=== TASK REQUIREMENTS ===
Write out the stretch of lines below that begins at the line with "(pad_to_mask_clearance 0)" and ends at the line with "(viasonmask no)", including both, exactly as given and nothing more.

:::::

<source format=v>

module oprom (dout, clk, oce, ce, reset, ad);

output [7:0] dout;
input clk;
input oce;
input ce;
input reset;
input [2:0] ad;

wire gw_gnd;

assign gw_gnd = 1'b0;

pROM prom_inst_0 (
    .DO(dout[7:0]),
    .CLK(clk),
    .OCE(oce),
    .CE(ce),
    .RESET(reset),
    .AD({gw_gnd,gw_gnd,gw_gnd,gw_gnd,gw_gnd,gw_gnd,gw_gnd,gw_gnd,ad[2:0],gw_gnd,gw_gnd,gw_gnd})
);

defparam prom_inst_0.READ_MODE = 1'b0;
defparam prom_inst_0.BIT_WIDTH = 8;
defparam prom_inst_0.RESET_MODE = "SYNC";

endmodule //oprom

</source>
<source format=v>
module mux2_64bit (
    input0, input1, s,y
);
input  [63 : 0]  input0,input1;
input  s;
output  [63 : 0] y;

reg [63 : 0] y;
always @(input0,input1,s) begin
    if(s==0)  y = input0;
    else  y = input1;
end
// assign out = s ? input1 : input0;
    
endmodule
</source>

:::::

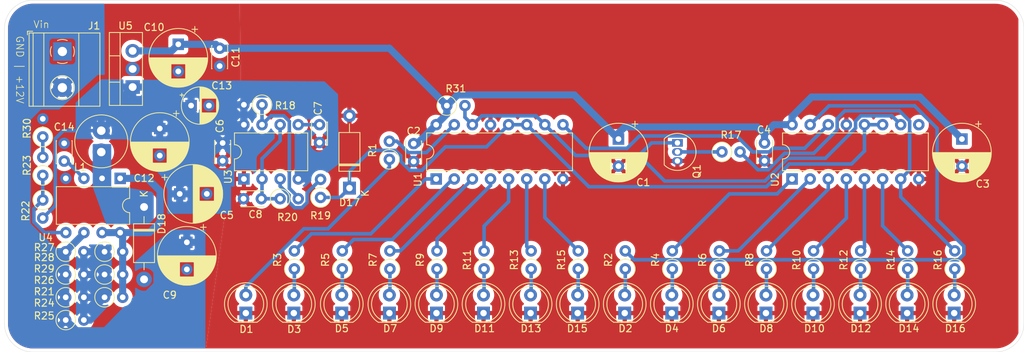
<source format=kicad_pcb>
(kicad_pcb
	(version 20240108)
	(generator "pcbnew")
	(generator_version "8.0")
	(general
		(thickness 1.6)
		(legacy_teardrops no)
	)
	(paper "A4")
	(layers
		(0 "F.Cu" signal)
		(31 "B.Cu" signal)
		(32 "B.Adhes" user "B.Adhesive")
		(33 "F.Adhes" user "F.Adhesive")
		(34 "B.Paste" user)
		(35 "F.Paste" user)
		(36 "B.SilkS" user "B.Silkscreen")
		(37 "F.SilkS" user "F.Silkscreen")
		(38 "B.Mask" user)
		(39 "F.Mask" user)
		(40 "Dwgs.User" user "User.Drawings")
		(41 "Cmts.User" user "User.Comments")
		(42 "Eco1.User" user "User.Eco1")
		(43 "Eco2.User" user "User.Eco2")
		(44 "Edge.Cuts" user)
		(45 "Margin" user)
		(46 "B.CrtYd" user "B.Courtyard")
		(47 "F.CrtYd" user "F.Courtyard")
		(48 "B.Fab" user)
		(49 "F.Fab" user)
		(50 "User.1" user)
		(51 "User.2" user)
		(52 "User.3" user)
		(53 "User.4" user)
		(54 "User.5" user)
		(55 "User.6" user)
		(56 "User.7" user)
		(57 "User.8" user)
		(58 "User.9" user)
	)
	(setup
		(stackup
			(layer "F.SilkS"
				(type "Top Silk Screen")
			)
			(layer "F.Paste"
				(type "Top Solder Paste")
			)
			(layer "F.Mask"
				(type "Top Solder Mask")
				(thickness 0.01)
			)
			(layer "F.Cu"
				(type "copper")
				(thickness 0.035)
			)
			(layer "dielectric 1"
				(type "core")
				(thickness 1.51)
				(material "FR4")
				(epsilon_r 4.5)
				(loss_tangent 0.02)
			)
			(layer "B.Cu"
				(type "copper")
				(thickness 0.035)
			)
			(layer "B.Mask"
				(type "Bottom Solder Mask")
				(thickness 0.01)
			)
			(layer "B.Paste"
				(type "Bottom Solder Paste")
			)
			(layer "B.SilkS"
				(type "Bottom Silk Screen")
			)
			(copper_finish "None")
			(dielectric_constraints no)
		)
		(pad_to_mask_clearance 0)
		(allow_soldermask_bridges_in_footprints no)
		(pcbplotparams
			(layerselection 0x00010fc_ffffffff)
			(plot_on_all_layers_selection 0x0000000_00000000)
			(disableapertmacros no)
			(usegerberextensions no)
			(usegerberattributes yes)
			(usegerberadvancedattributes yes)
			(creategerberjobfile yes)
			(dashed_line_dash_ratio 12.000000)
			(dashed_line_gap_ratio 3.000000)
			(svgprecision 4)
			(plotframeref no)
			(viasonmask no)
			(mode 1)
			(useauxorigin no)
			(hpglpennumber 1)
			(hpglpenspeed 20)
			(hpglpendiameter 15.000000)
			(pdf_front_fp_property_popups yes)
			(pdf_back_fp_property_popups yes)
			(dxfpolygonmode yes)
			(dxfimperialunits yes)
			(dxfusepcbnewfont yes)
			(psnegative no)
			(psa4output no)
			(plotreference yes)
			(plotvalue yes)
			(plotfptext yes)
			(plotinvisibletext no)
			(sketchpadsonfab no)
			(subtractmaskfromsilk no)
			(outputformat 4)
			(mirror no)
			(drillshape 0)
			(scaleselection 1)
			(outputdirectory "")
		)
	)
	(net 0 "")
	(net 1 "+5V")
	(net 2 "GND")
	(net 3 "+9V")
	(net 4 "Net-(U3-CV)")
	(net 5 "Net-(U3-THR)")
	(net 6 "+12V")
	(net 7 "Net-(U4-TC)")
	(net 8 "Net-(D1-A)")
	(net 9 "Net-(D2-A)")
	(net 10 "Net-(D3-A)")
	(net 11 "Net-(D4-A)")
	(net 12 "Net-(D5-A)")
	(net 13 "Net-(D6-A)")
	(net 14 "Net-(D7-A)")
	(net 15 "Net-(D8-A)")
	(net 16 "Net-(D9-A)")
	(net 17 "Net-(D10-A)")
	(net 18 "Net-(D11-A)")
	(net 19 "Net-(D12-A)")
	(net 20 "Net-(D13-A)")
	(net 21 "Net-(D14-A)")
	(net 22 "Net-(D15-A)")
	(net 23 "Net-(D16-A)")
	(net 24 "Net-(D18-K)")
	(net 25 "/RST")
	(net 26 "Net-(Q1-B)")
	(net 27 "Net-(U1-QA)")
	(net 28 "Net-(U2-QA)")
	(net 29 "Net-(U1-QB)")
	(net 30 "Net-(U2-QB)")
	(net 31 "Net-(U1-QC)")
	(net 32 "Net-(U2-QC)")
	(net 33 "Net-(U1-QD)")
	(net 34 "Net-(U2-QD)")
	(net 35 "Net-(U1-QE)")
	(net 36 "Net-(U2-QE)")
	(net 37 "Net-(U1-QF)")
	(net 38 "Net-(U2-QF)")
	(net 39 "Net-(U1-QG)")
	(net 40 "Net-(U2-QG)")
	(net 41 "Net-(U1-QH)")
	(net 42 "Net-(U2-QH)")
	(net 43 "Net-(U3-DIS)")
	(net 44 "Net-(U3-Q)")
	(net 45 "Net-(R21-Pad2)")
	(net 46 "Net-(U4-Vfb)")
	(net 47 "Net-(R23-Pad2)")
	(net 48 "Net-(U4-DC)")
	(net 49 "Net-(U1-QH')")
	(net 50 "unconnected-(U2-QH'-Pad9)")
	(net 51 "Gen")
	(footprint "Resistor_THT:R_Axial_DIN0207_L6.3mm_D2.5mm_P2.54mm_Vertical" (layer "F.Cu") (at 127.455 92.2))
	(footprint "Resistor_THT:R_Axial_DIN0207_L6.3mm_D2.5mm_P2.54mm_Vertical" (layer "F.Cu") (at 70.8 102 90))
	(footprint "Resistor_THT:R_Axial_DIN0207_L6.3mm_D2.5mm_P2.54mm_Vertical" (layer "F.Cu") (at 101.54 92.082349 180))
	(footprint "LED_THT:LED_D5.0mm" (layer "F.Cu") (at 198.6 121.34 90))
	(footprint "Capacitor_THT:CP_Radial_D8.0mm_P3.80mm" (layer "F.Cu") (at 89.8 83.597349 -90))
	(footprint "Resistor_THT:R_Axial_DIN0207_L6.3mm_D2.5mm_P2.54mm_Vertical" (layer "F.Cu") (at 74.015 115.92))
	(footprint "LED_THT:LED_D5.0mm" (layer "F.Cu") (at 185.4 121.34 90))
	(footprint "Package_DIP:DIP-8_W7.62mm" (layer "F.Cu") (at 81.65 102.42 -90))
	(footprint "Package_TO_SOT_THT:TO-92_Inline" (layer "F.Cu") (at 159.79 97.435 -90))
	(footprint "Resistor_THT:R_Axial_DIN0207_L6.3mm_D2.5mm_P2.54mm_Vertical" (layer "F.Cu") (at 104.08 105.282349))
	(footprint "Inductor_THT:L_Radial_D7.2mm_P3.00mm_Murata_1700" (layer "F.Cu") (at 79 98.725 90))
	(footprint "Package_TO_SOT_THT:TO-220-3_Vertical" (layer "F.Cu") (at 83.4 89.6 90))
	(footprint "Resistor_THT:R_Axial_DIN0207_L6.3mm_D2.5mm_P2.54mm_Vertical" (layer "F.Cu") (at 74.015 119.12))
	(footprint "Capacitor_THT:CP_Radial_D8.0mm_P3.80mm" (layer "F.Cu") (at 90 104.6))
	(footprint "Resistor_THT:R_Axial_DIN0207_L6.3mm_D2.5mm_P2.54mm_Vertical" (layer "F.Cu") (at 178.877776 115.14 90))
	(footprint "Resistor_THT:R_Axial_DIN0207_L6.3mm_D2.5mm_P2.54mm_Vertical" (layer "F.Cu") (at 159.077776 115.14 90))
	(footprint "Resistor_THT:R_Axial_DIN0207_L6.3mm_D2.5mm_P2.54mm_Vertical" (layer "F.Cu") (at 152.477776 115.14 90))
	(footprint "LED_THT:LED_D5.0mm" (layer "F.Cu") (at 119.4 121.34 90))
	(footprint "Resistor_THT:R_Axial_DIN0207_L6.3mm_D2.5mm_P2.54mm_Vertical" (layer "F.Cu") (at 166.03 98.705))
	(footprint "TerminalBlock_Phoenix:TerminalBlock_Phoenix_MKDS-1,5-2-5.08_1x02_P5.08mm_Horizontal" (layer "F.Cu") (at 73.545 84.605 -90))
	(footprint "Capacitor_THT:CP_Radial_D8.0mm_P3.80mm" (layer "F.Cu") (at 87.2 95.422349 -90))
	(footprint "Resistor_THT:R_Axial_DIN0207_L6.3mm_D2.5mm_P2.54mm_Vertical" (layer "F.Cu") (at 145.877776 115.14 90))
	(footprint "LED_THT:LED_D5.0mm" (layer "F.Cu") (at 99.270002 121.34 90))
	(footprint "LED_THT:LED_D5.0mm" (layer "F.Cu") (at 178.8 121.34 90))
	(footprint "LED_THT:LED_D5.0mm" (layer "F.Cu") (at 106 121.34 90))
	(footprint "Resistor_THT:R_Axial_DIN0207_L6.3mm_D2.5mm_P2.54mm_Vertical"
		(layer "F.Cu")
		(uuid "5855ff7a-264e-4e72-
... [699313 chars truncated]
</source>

:::::

=== SOLUTION FOR THIS PROBLEM ===
		(pad_to_mask_clearance 0)
		(allow_soldermask_bridges_in_footprints no)
		(pcbplotparams
			(layerselection 0x00010fc_ffffffff)
			(plot_on_all_layers_selection 0x0000000_00000000)
			(disableapertmacros no)
			(usegerberextensions no)
			(usegerberattributes yes)
			(usegerberadvancedattributes yes)
			(creategerberjobfile yes)
			(dashed_line_dash_ratio 12.000000)
			(dashed_line_gap_ratio 3.000000)
			(svgprecision 4)
			(plotframeref no)
			(viasonmask no)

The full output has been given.